Mattias Andersson’s work Truly Blind is a 5 and a half minute long degenerated musical looking into undeniable desires and the artist’s own ass. A gay man in plastic wants to be a girl with a heart-shaped face so he can win his straight friend’s D, and we relate – heart-shaped, or “V”-shaped, is actually scientifically proven to be the most visually attractive face shape to have. He’s shamelessly putting himself out there in Moulin Rouge-manner, just like you would at 2am in a bar sitting next to your crush not knowing if you have a chance to take them home or not, and if you actually score is it just because they are drunk? The day after you text them that “you’re not looking for anything more”, to be on the safe side. It’s cringe and we embrace it. You can be cringe too – watch the full video here.
Gabriella Loeb’s Petits Battements, referring to a movement in ballet that starts with the working leg in the sur le cou-de-pied position, (where the pointed foot is placed on the opposite leg between the base of the calf and the beginning of the ankle) is hitting just right at the peak of the ballet-core trend. What is ballet-core? Admitting that femininity takes discipline
Andreas Sandberg’s Single-headed Eagle Rising, Wings Displayed Inverted II. The iconography of the heraldic eagle is inherited from early medieval tradition. Back then, its symbolism was dual: On one hand it was seen as a symbol of the Roman Empire; on the other hand, the eagle in early medieval iconography represented Saint John the Evangelist, ultimately based on the tradition of the four living creatures in Ezekiel. Today it’s collected further connotations: imperialism, the US, nazis – but according to online sources it’s supposed to represent honesty, truth, majesty, strength, courage, wisdom, power and freedom. Since Catholicism is what’s hot right now, this is what the Sovereign Lord says: A great eagle with powerful wings, long feathers and full plumage of varied colors came to Lebanon. Taking hold of the top of a cedar, he broke off its topmost shoot and carried it away to a land of merchants, where he planted it in a city of traders. A great eagle with powerful wings, with feathers like a dress from Paco Rabanne in silver came to Lebanon.
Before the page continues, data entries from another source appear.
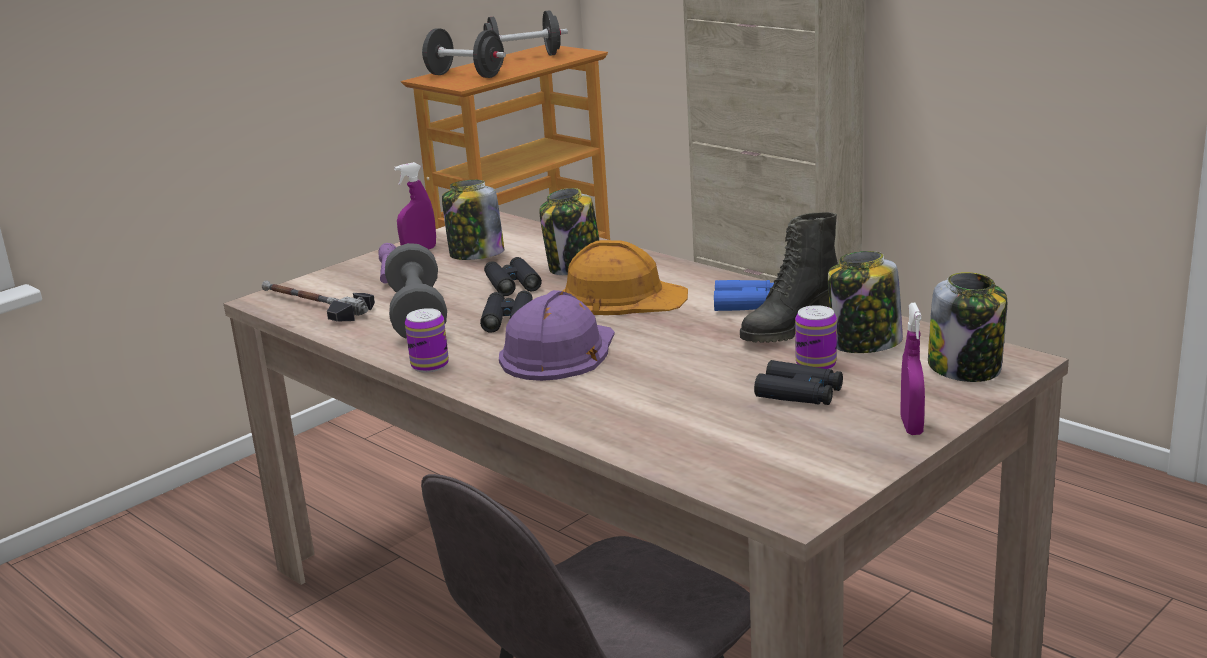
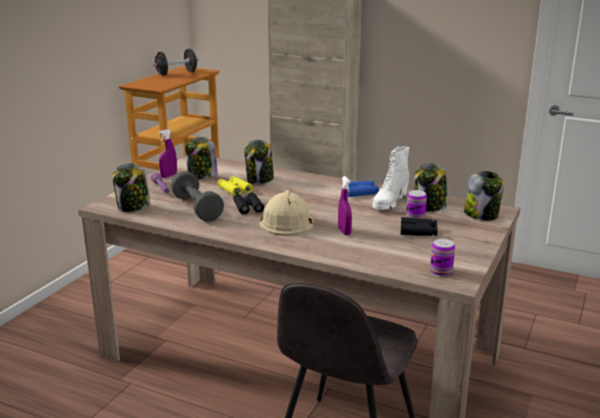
camera: 20 degrees left, 0 degrees up
hammer [262,281,375,322] -> jar [112,163,151,212]
can [405,308,449,373] -> can moved to [430,239,455,276]
black dumbbell [422,28,506,78] -> none
black binoculars [484,257,542,296] -> yellow binoculars [218,176,253,195]
purple hard hat [499,290,615,381] -> beige hard hat [259,190,314,236]
orange hard hat [563,240,688,315] -> none
black boot [740,212,838,343] -> white boot [373,146,409,210]
purple spray bottle [900,303,925,435] -> purple spray bottle moved to [338,176,352,235]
They say that Yngve Holen’s work relates to the body, to the body becoming machine and to consumerism. I feel as if we have come to a point where we don’t have to say all that anymore for a work to be legitimate. Yngve Holen’s HEINZERLING is vroom vroom and shiny, it’s bending metal and was sent to this planet from the future. They hold free association and they hold form. Pedal to the metal.